• **EXERCISE**
Your answer should hold exactly the lines below from the line with "But in autism, that" through the line with "BEFORE THE NORTH CAROLINA BOARD OF PHARMACY", both included, and no pictures at all.

Stored items
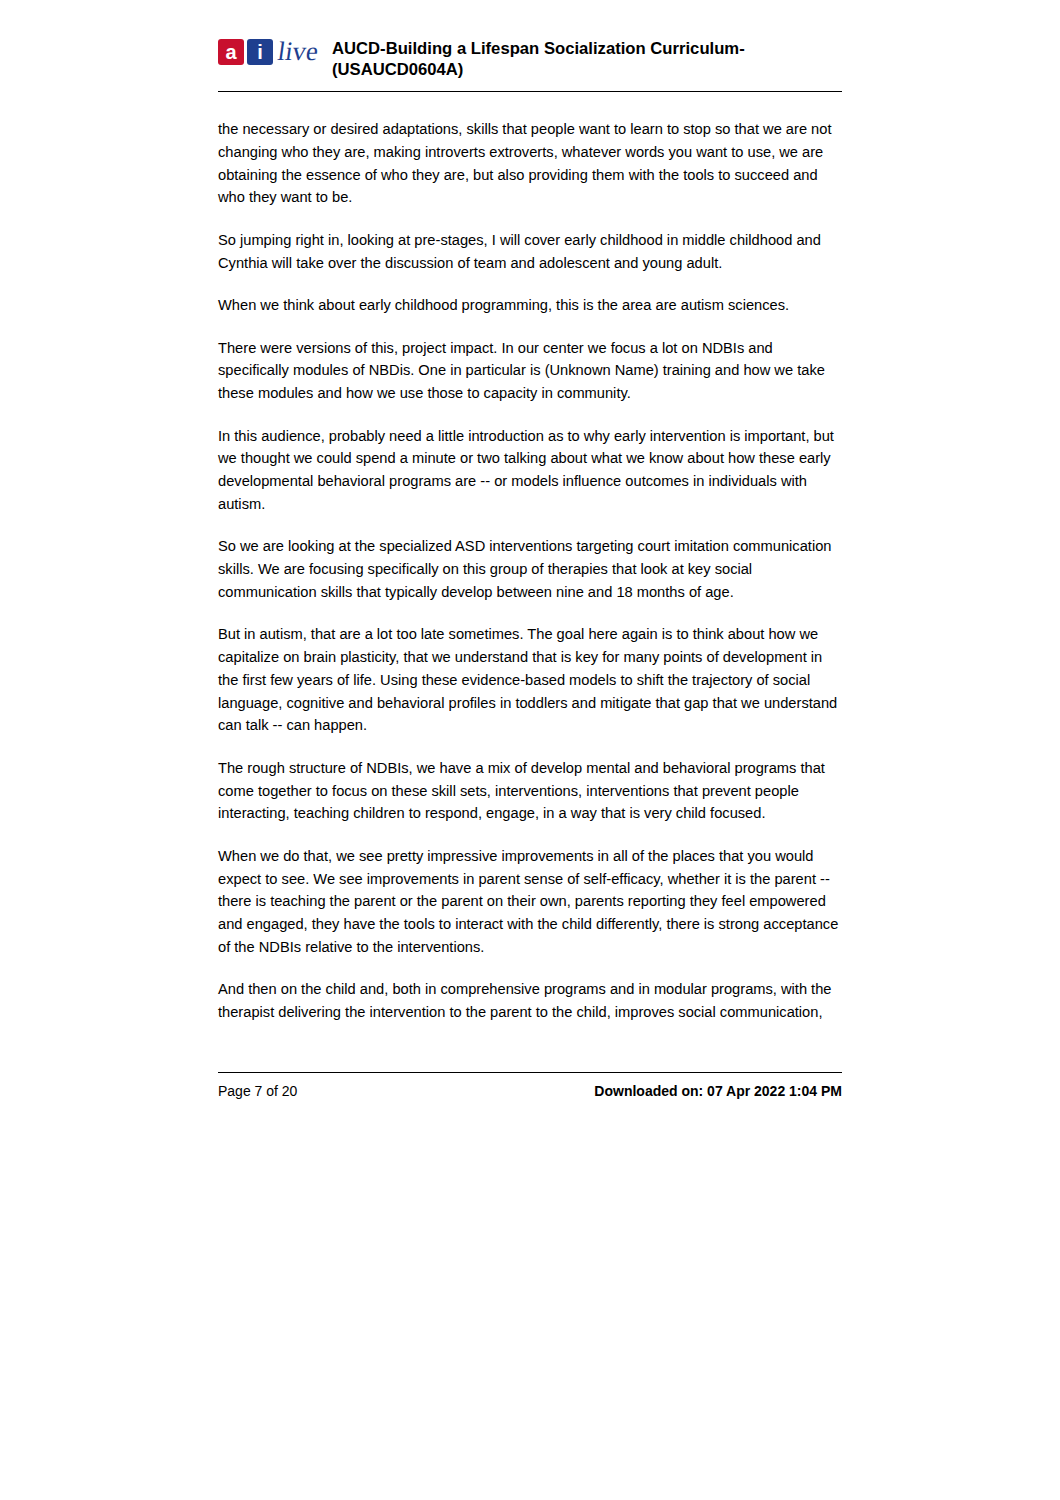ailive
AUCD-Building a Lifespan Socialization Curriculum-(USAUCD0604A)
the necessary or desired adaptations, skills that people want to learn to stop so that we are not changing who they are, making introverts extroverts, whatever words you want to use, we are obtaining the essence of who they are, but also providing them with the tools to succeed and who they want to be.
So jumping right in, looking at pre-stages, I will cover early childhood in middle childhood and Cynthia will take over the discussion of team and adolescent and young adult.
When we think about early childhood programming, this is the area are autism sciences.
There were versions of this, project impact. In our center we focus a lot on NDBIs and specifically modules of NBDis. One in particular is (Unknown Name) training and how we take these modules and how we use those to capacity in community.
In this audience, probably need a little introduction as to why early intervention is important, but we thought we could spend a minute or two talking about what we know about how these early developmental behavioral programs are -- or models influence outcomes in individuals with autism.
So we are looking at the specialized ASD interventions targeting court imitation communication skills. We are focusing specifically on this group of therapies that look at key social communication skills that typically develop between nine and 18 months of age.
But in autism, that are a lot too late sometimes. The goal here again is to think about how we capitalize on brain plasticity, that we understand that is key for many points of development in the first few years of life. Using these evidence-based models to shift the trajectory of social language, cognitive and behavioral profiles in toddlers and mitigate that gap that we understand can talk -- can happen.
The rough structure of NDBIs, we have a mix of develop mental and behavioral programs that come together to focus on these skill sets, interventions, interventions that prevent people interacting, teaching children to respond, engage, in a way that is very child focused.
When we do that, we see pretty impressive improvements in all of the places that you would expect to see. We see improvements in parent sense of self-efficacy, whether it is the parent -- there is teaching the parent or the parent on their own, parents reporting they feel empowered and engaged, they have the tools to interact with the child differently, there is strong acceptance of the NDBIs relative to the interventions.
And then on the child and, both in comprehensive programs and in modular programs, with the therapist delivering the intervention to the parent to the child, improves social communication,
Page 7 of 20
Downloaded on: 07 Apr 2022 1:04 PM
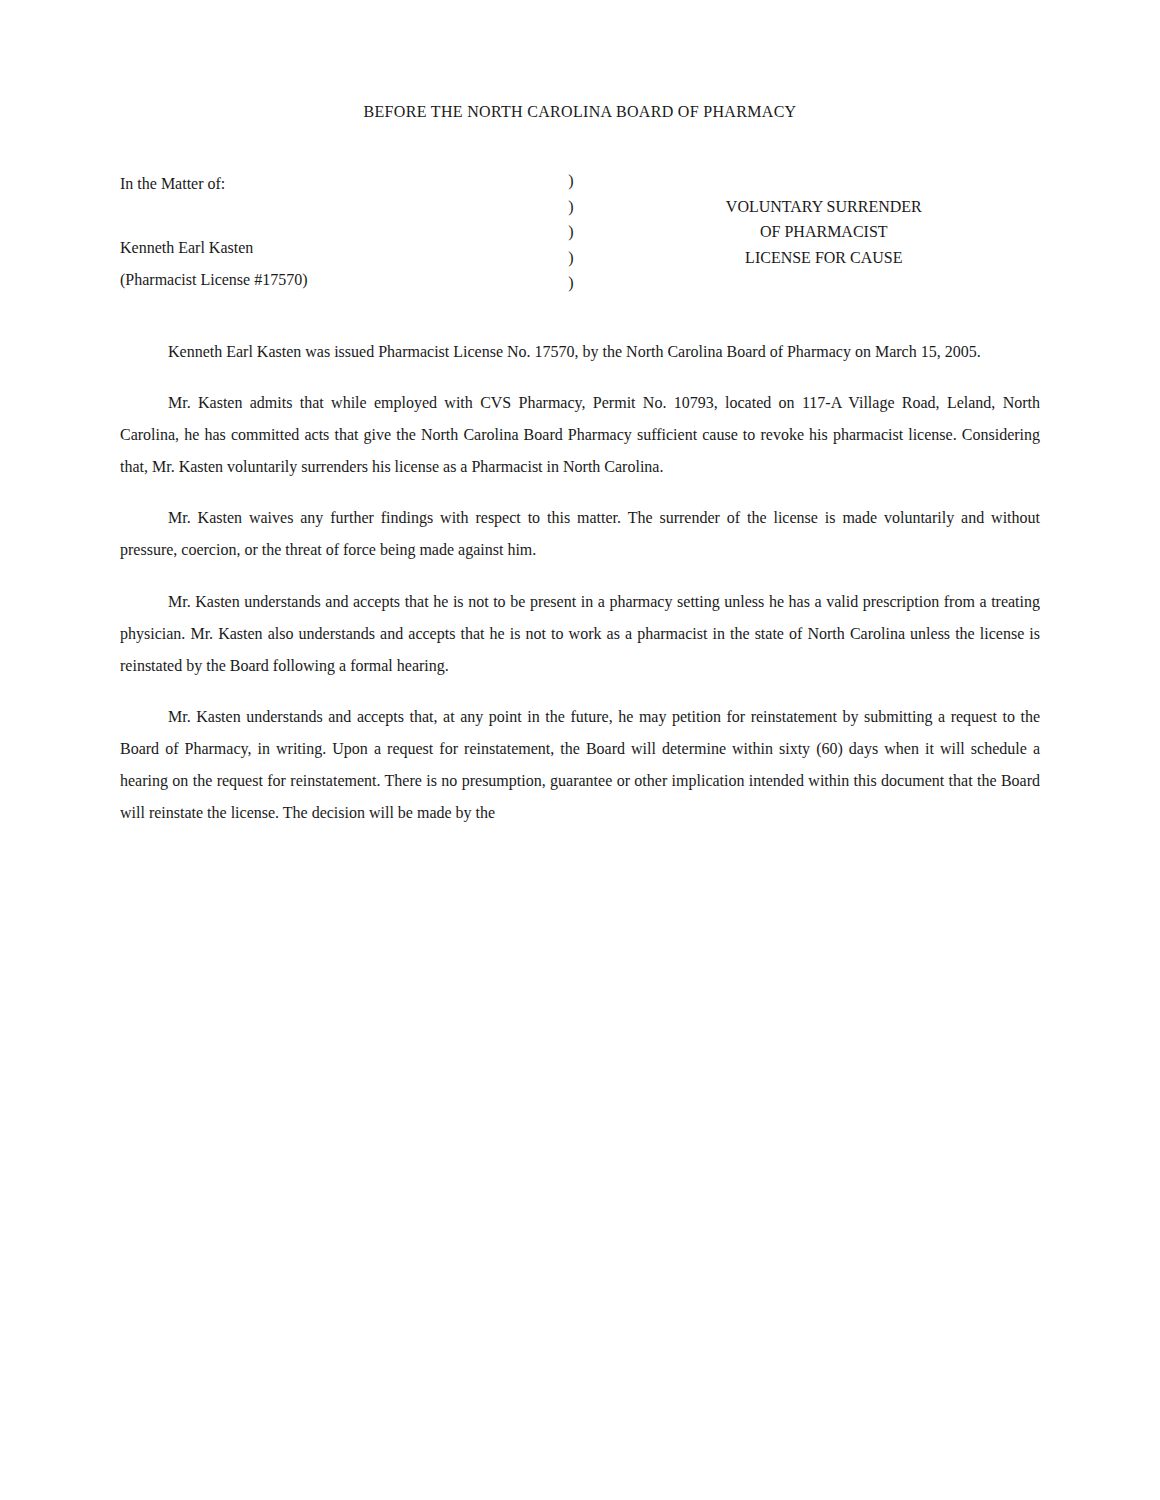BEFORE THE NORTH CAROLINA BOARD OF PHARMACY
| In the Matter of: Kenneth Earl Kasten (Pharmacist License #17570) | ) ) ) ) ) | VOLUNTARY SURRENDER OF PHARMACIST LICENSE FOR CAUSE |
Kenneth Earl Kasten was issued Pharmacist License No. 17570, by the North Carolina Board of Pharmacy on March 15, 2005.
Mr. Kasten admits that while employed with CVS Pharmacy, Permit No. 10793, located on 117-A Village Road, Leland, North Carolina, he has committed acts that give the North Carolina Board Pharmacy sufficient cause to revoke his pharmacist license. Considering that, Mr. Kasten voluntarily surrenders his license as a Pharmacist in North Carolina.
Mr. Kasten waives any further findings with respect to this matter. The surrender of the license is made voluntarily and without pressure, coercion, or the threat of force being made against him.
Mr. Kasten understands and accepts that he is not to be present in a pharmacy setting unless he has a valid prescription from a treating physician. Mr. Kasten also understands and accepts that he is not to work as a pharmacist in the state of North Carolina unless the license is reinstated by the Board following a formal hearing.
Mr. Kasten understands and accepts that, at any point in the future, he may petition for reinstatement by submitting a request to the Board of Pharmacy, in writing. Upon a request for reinstatement, the Board will determine within sixty (60) days when it will schedule a hearing on the request for reinstatement. There is no presumption, guarantee or other implication intended within this document that the Board will reinstate the license. The decision will be made by the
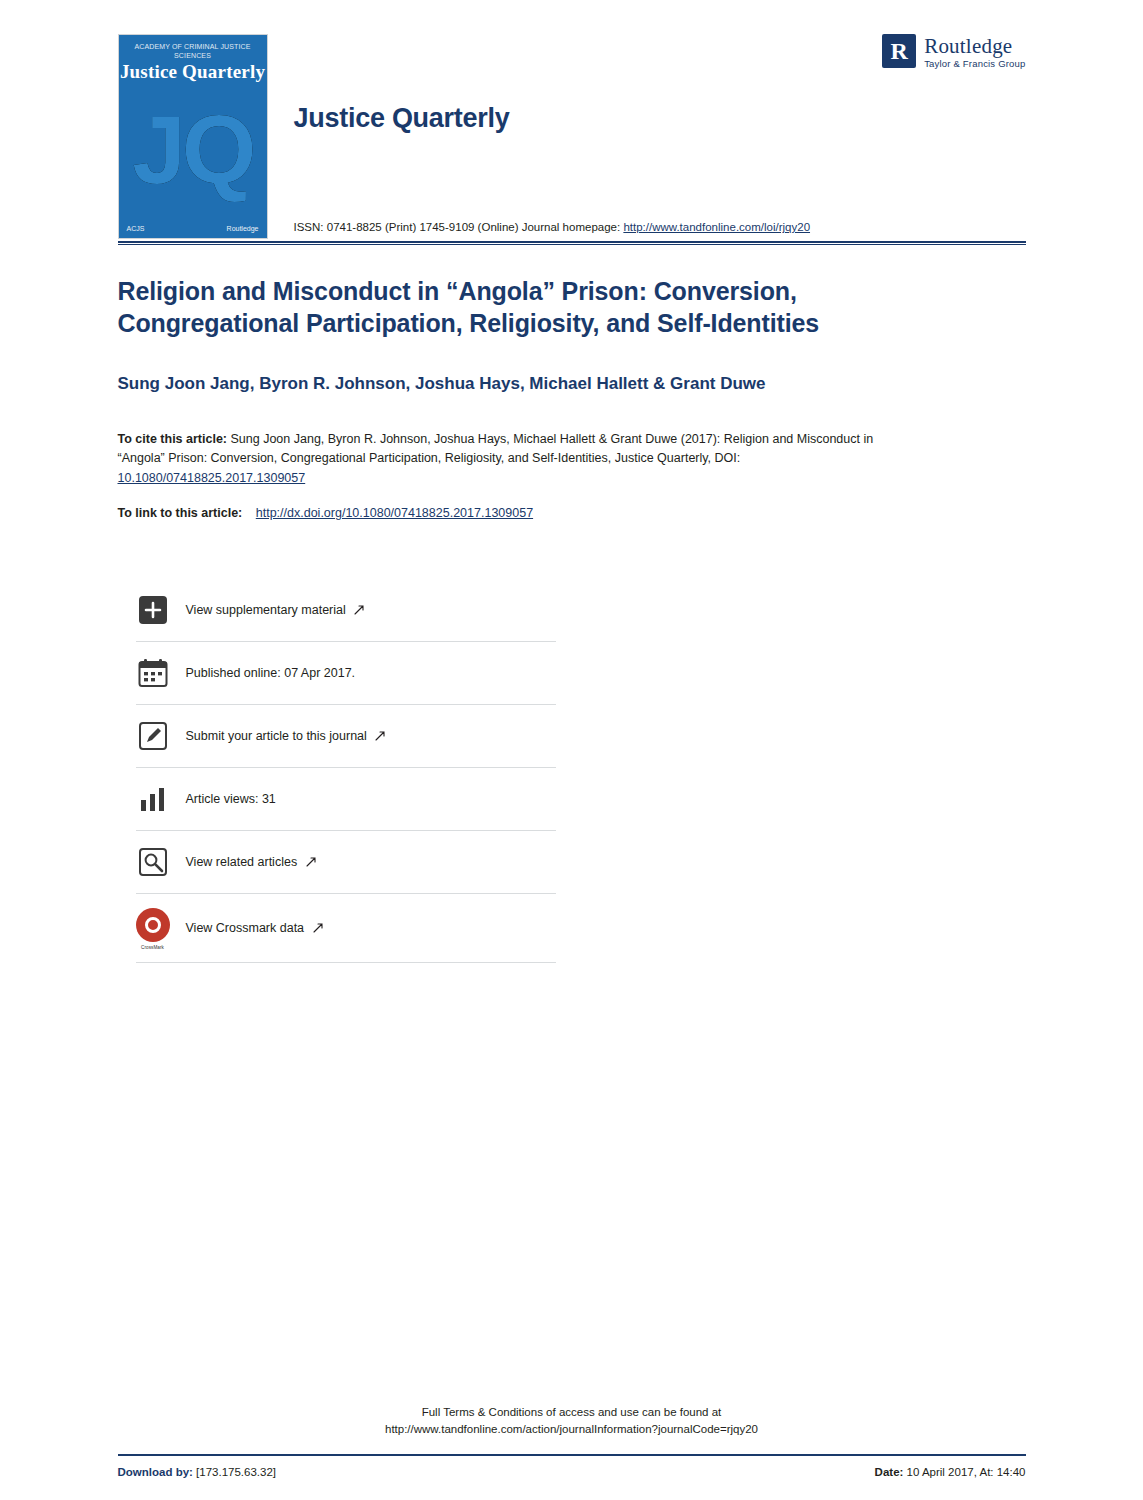ACADEMY OF CRIMINAL JUSTICE SCIENCES
Justice Quarterly
JQ
ACJS Routledge
R
Routledge
Taylor & Francis Group
Justice Quarterly
ISSN: 0741-8825 (Print) 1745-9109 (Online) Journal homepage: http://www.tandfonline.com/loi/rjqy20
Religion and Misconduct in “Angola” Prison: Conversion, Congregational Participation, Religiosity, and Self-Identities
Sung Joon Jang, Byron R. Johnson, Joshua Hays, Michael Hallett & Grant Duwe
To cite this article: Sung Joon Jang, Byron R. Johnson, Joshua Hays, Michael Hallett & Grant Duwe (2017): Religion and Misconduct in “Angola” Prison: Conversion, Congregational Participation, Religiosity, and Self-Identities, Justice Quarterly, DOI: 10.1080/07418825.2017.1309057
To link to this article: http://dx.doi.org/10.1080/07418825.2017.1309057
View supplementary material
Published online: 07 Apr 2017.
Submit your article to this journal
Article views: 31
View related articles
CrossMark
View Crossmark data
Full Terms & Conditions of access and use can be found at
http://www.tandfonline.com/action/journalInformation?journalCode=rjqy20
Download by: [173.175.63.32]
Date: 10 April 2017, At: 14:40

• **YOUR SOLUTION**
But in autism, that are a lot too late sometimes. The goal here again is to think about how we capitalize on brain plasticity, that we understand that is key for many points of development in the first few years of life. Using these evidence-based models to shift the trajectory of social language, cognitive and behavioral profiles in toddlers and mitigate that gap that we understand can talk -- can happen.
The rough structure of NDBIs, we have a mix of develop mental and behavioral programs that come together to focus on these skill sets, interventions, interventions that prevent people interacting, teaching children to respond, engage, in a way that is very child focused.
When we do that, we see pretty impressive improvements in all of the places that you would expect to see. We see improvements in parent sense of self-efficacy, whether it is the parent -- there is teaching the parent or the parent on their own, parents reporting they feel empowered and engaged, they have the tools to interact with the child differently, there is strong acceptance of the NDBIs relative to the interventions.
And then on the child and, both in comprehensive programs and in modular programs, with the therapist delivering the intervention to the parent to the child, improves social communication,
Page 7 of 20
Downloaded on: 07 Apr 2022 1:04 PM
BEFORE THE NORTH CAROLINA BOARD OF PHARMACY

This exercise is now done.